SAM Architecture

The design of SAM is highly flexible and enables seamless integration with other systems. It has been trained on millions of images and masks using a model-in-the-loop “data engine” approach. Researchers iteratively annotated images and updated the model, resulting in SAM’s advanced capabilities and understanding of objects.

SAM was trained on over 1.1 billion segmentation masks collected from approximately 11 million licensed and privacy-preserving images. The dataset was built using SAM’s ambiguity-aware design and a grid of points, allowing it to automatically annotate new images.

SAM utilizes a sophisticated architecture that enables efficient and accurate object segmentation. The model is designed with a three-step process involving an image encoder, a prompt encoder, and a mask decoder.

Image Encoder

The image encoder is responsible for capturing essential features from the input image. It processes the image through deep neural networks, extracting high-level representations that encode relevant information about objects and their context. This encoding step allows SAM to understand the visual content of the image.

Prompt Encoder

The prompt encoder plays a crucial role in SAM’s promptable design. It processes the user-provided prompts, which can be bounding boxes, points, or text, and transforms them into meaningful representations.
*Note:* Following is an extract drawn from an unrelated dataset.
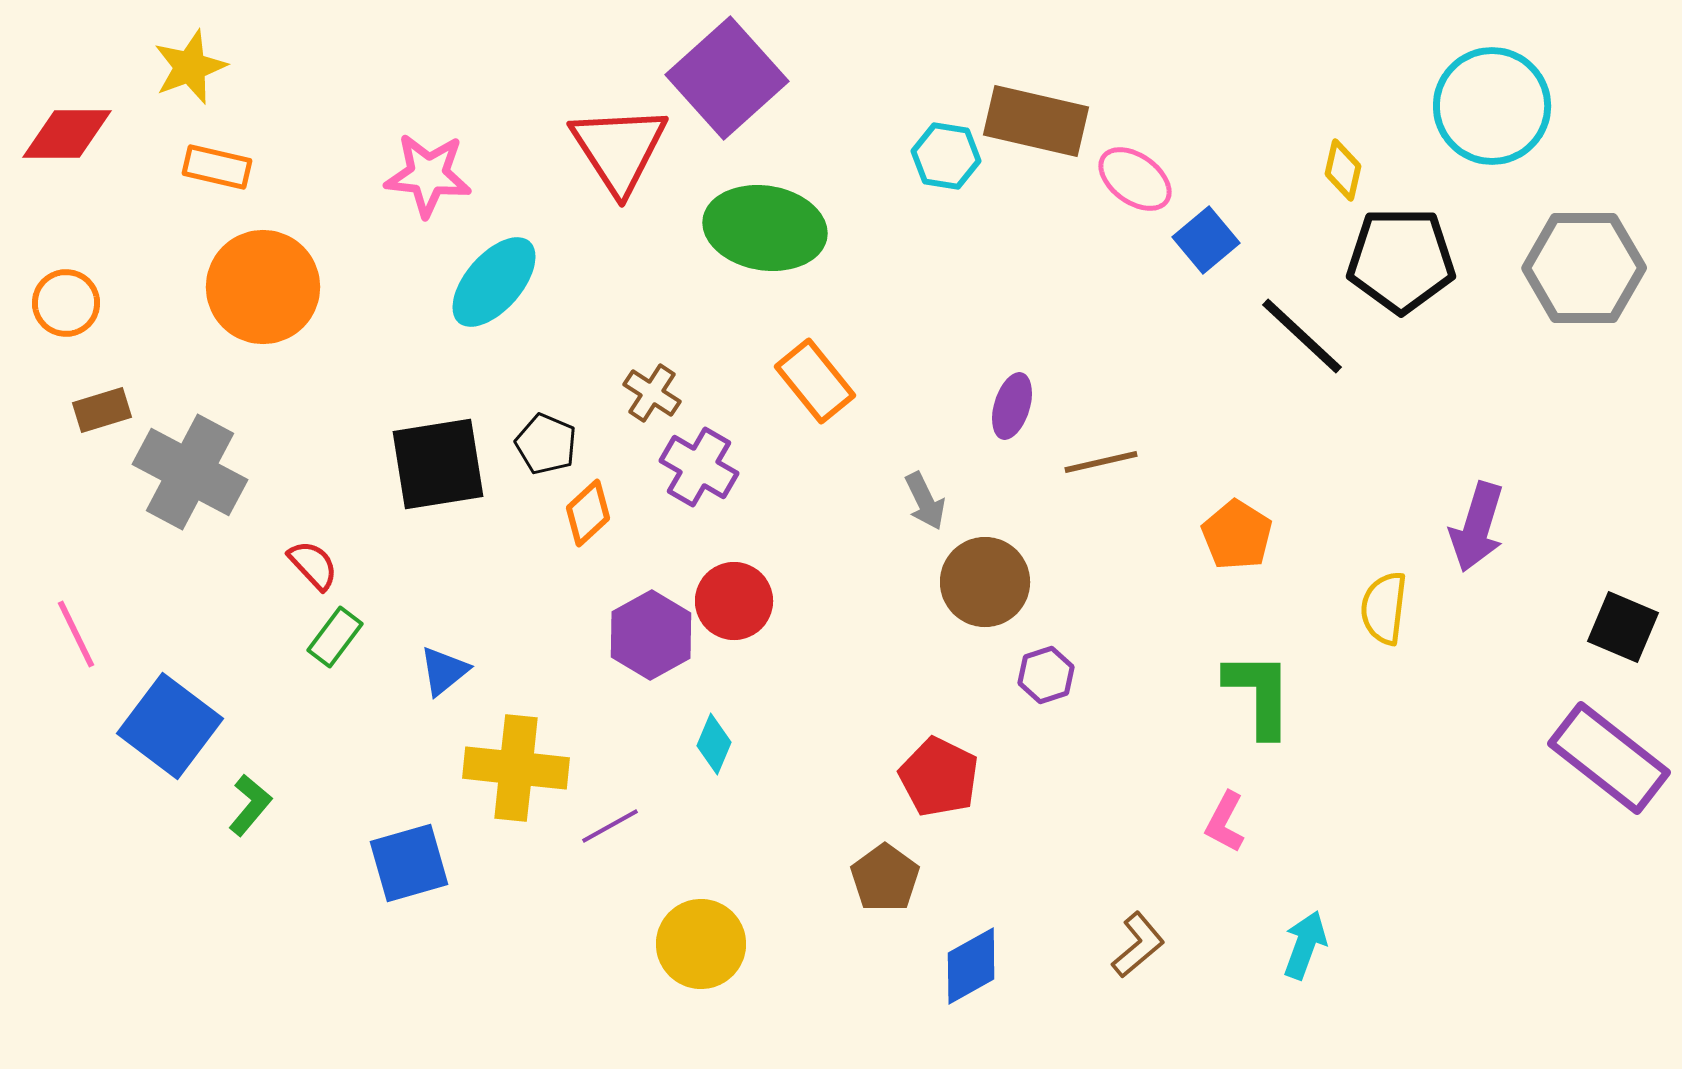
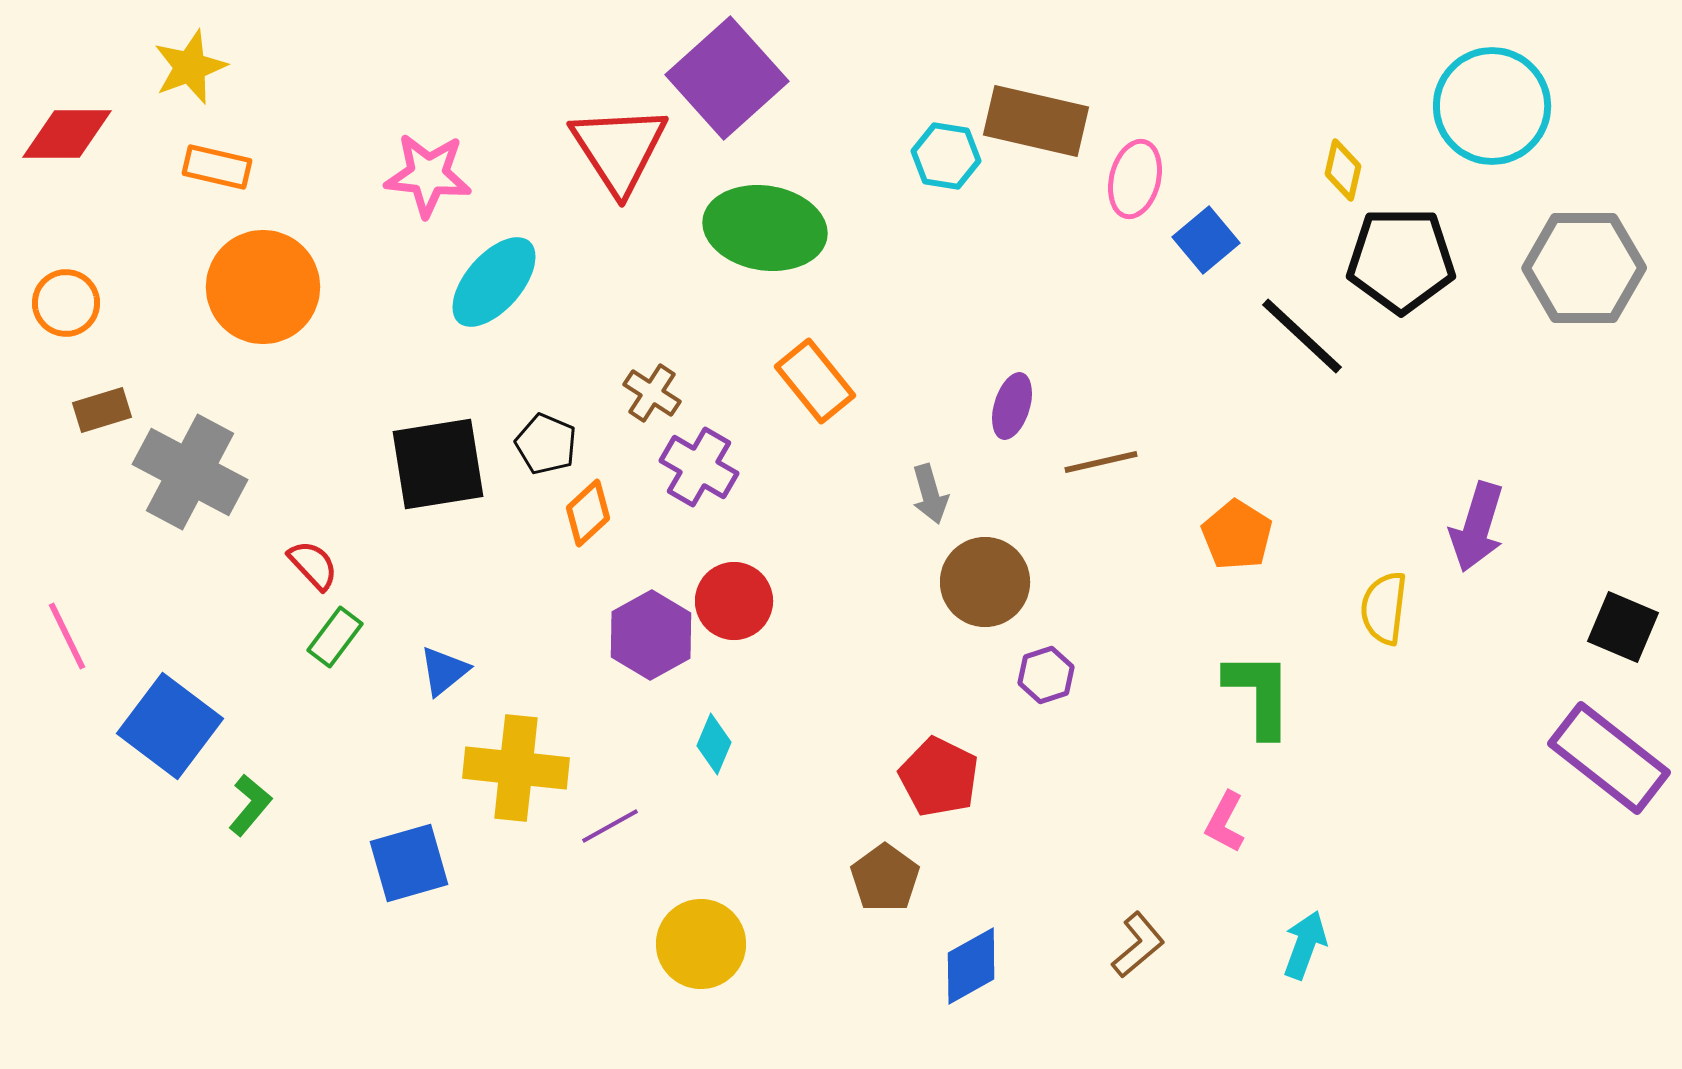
pink ellipse at (1135, 179): rotated 68 degrees clockwise
gray arrow at (925, 501): moved 5 px right, 7 px up; rotated 10 degrees clockwise
pink line at (76, 634): moved 9 px left, 2 px down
These representations serve as guidance for SAM to understand the desired object to be segmented. By encoding prompts, SAM gains the ability to perform a wide range of segmentation tasks without requiring additional training.

Mask Decoder

The mask decoder takes the encoded information from both the image encoder and the prompt encoder to generate precise segmentation masks. It leverages a lightweight network that efficiently processes the encoded features and produces detailed object boundaries. The mask decoder’s computational efficiency enables it to run seamlessly in a web browser, allowing for near real-time segmentation results.